- **Document section**:
────────────────────────────────────────

Diff for "BashFAQ/054"

Differences between revisions 10 and 53 (spanning 43 versions)

How can I tell whether a variable contains a valid number?

First, you have to define what you mean by "number". The most common case when people ask this seems to be "a non-negative integer, with no leading + sign". Or in other words, a string of all digits. Other times, people want to validate a floating-point input, with optional sign and optional decimal point.

Hand parsing

If you're validating a simple "string of digits", you can do it with a glob:

   1 # Bash / Ksh
   2 if [[ -n $foo && $foo != *[!0123456789]* ]]; then
   3     printf '"%s" is strictly numeric\n' "$foo"
   4 else
   5     printf '"%s" has a non-digit somewhere in it or is empty\n' "$foo"
   6 fi >&2

Avoid [0-9] or [[:digit:]] which in some locales and some systems can match characters other than 0123456789.

The same thing can be done in POSIX shells as well, using case:

   1 # POSIX
   2 case $var in
   3     '')
   4         printf 'var is empty\n';;
   5     *[!0123456789]*)
   6         printf '%s has a non-digit somewhere in it\n' "$var";;
   7     *)
   8         printf '%s is strictly numeric\n' "$var";;
   9 esac >&2

Of course, if all you care about is valid vs. invalid, you can combine cases:

   1 # POSIX
   2 case $var in
   3     '' | *[!0123456789]*)
   4         printf '%s\n' "$0: $var: invalid digit" >&2; exit 1;;
   5 esac

If you need to allow a leading negative sign, or if want a valid floating-point number or something else more complex, then there are a few possible ways. Standard globs aren't expressive enough to do this, but you can trim off any sign and then compare:

   1 # POSIX
   2 case ${var#[-+]} in   # notice ${var#prefix} substitution to trim sign
   3     '')
   4         printf 'var is empty\n';;
   5     .)
   6         printf 'var is just a dot\n';;
   7     *.*.*)
   8         printf '"%s" has more than one decimal point in it\n' "$var";;
   9     *[!0123456789.]*)
  10         printf '"%s" has a non-digit somewhere in it\n' "$var";;
  11     *)
  12         printf '"%s" looks like a valid float\n' "$var";;
  13 esac >&2

Or in Bash, we can use extended globs:

   1 # Bash -- extended globs must be enabled explicitly in versions prior to 4.1.
   2 # Check whether the variable is all digits.
   3 shopt -s extglob
   4 [[ $var = +([0123456789]) ]]

A more complex case:

   1 # Bash / ksh
   2 shopt -s extglob # not necessary in ksh and bash 4.1 or newer
   3 
   4 if [[ $foo = @(*[0123456789]*|!([+-]|)) && $foo = ?([+-])*([0123456789])?(.*([0123456789])) ]]; then
   5   echo 'foo is a floating-point number'
   6 fi

Optionally, case..esac may have been used in shells with extended pattern matching. The leading test of $foo is to ensure that it contains at least one digit, isn't empty, and contains more than just + or - by itself.

If your definition of "a valid number" is even more complex, or if you need a solution that works in legacy Bourne shells, you might prefer to use an external tool's regular expression syntax. Here is a portable version (explained in detail here), using awk (not egrep which is line-based so would be tricked by variables that contain newline characters):

   1 # Bourne
   2 
   3 if awk -- 'BEGIN {exit !(ARGV[1] ~ /^[-+]?([0123456789]+\.?|[0123456789]*\.[0123456789]+)$/)}' "$foo"; then
   4     printf '"%s" is a number\n' "$foo"

────────────────────────────────────────

- **Exercise instructions**:
1. According to the FAQ on validating numbers in shell variables, why should [0-9] or [[:digit:]] be avoided?
2. Pick up the FAQ on validating numbers in shell variables right after its last shown line and carry it on.

- **Supplied material**:
────────────────────────────────────────

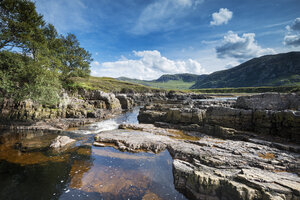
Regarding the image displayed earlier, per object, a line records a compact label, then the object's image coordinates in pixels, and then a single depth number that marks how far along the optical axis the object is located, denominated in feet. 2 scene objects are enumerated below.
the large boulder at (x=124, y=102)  200.46
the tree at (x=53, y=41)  130.23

────────────────────────────────────────

- **Task responses**:
1. In some locales and on some systems, they can match characters other than 0123456789.

2.
   5 else
   6     printf '"%s" is not a number\n' "$foo"
   7 fi

Bash version 3 and above have regular expression support in the [[...]] construct.

   1 # Bash
   2 # The regexp must be stored in a var and expanded for backward compatibility with versions < 3.2
   3 
   4 regexp='^[-+]?[0123456789]*(\.[0123456789]*)?$'
   5 if [[ $foo = *[0123456789]* && $foo =~ $regexp ]]; then
   6     printf '"%s" looks rather like a number\n' "$foo"
   7 else
   8     printf '"%s" doesn't look particularly numeric to me\n' "$foo"
   9 fi

Using the parsing done by [ and printf (or "using eq")

   1 # fails with ksh
   2 if [ "$foo" -eq "$foo" ] 2>/dev/null; then
   3     printf '"%s" is an integer\n' "$foo"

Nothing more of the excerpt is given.